**ФРАГМЕНТ ДОКУМЕНТА**
▬▬▬▬▬▬

Революция: история Полуты Бодуновой
До последнего времени большинство моих знакомых – образованных, живущих в Беларуси людей – никогда не слышали о Полуте Бодуновой. Она была известна только в кругу историков и литераторов (обычно избегающих говорить о ней), занимающихся национальным возрождением первой трети ХХ века, а также интеллектуалов, связанных с идеями национальной независимости. Очевидных причин этому две. Одна из них связана с той канонической версией белорусской истории, которая была монополизирована властью вплоть до последнего десятилетия ХХ века. Она представляла собой нарратив о совместном со старшим братом шествии к пролетарской революции под мудрым руководством, и какие-либо имена или события, которые могли эту версию поставить под сомнение, были из нее исключены (что верно и для других советских национальных историй, в том числе и российской). Полута Бодунова, являясь, как и ее соратники, также из этой версии исключенные, «буржуазной националисткой» (хотя партии, к которым она принадлежала или руководила, имели социалистическую ориентацию), таким образом не могла попасть в советскую историю. Однако в последние пятнадцать лет все же произошло возвращение других несоветских деятелей в новый исторический дискурс (правительство Беларуси по-прежнему настаивает на почти советской версии истории): их имена включены в учебники, изданы их книги, а также книги о них. Но даже в этой компании Бодунова маргинальна. Таким образом, вторая причина – затушевывание П.Б. и в этой версии. Поэтому далее я изложу фактическую сторону жизни Полуты Бодуновой, опираясь на публикации и устное общение с Валентиной Лебедевой
[261], и одновременно попытаюсь реконструировать ее судьбу в «общесмысловом» контексте ее времени.
Полута (Полина) Бодунова родилась в 1885 году в мещанской семье в Гомеле, крупном городе Северо-Западного края Российской империи, важном центре эсеровско-бундовской деятельности. Закончив училище и выдержав экзамен на звание домашней учительницы русского языка и географии, она почти до 30 лет работала в сельских школах.
В 1914 году П.Б. становится слушательницей Высших историко-литературных курсов в Петрограде, где в это время собирается круг сознательной белорусской интеллигенции, литераторов и деятелей национального возрождения (учебные заведения и «наука» в самом Крае запрещены или затруднены после восстания 1863 года). Попав в эту среду и в преддверие революции, П.Б. «вспоминает», что она белоруска: национальность, как любая идентичность, ситуативна и конструируема и «всплывает на поверхность» в определенных условиях. У П.Б. есть энергия и ораторский талант, вернее, появляются условия для их проявления. Когда она говорит, ее слушают. После Февральской революции слушатели курсов избирают ее делегаткой в Петросовет, а летом 1917 года она входит в руководство старейшей белорусской политической партии – Белорусской социалистической громады (БСГ). Бывшая учительница русского языка становится пропагандисткой «белорусского дела»: выступая на съездах фронтовиков в Петрограде, Москве и Минске, она разъясняет программу национального самоопределения:
«После моих выступлений на съезде некоторые московские белорусы спрашивали у меня паспорт, чтобы убедиться, что я действительно православная, а не католичка, подосланная иезуитами, как они говорили. Для их ушей казалось диким, что Беларусь – это не Россия, что белорусы как нация имеют право на свободное, независимое существование»

▬▬▬▬▬▬

**ЗАДАНИЕ**
Повторите дословно отрывок текста о Полуте Бодуновой от «Полута (Полина) Бодунова» до «в сельских школах.».

▬▬▬▬▬▬

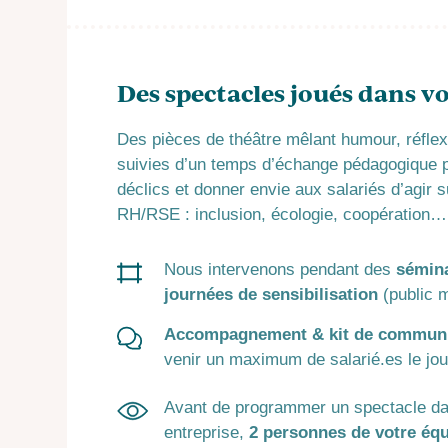
Des spectacles joués dans v
Des pièces de théâtre mêlant humour, réflex
suivies d’un temps d’échange pédagogique 
déclics et donner envie aux salariés d’agir 
RH/RSE : inclusion, écologie, coopération…
Nous intervenons pendant des
sémin
journées de sensibilisation
(public m
Accompagnement & kit de communi
venir un maximum de salarié.es le jou
Avant de programmer un spectacle da
entreprise,
2 personnes de votre éq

▬▬▬▬▬▬

**ИТОГОВЫЙ ОТВЕТ**
Полута (Полина) Бодунова родилась в 1885 году в мещанской семье в Гомеле, крупном городе Северо-Западного края Российской империи, важном центре эсеровско-бундовской деятельности. Закончив училище и выдержав экзамен на звание домашней учительницы русского языка и географии, она почти до 30 лет работала в сельских школах.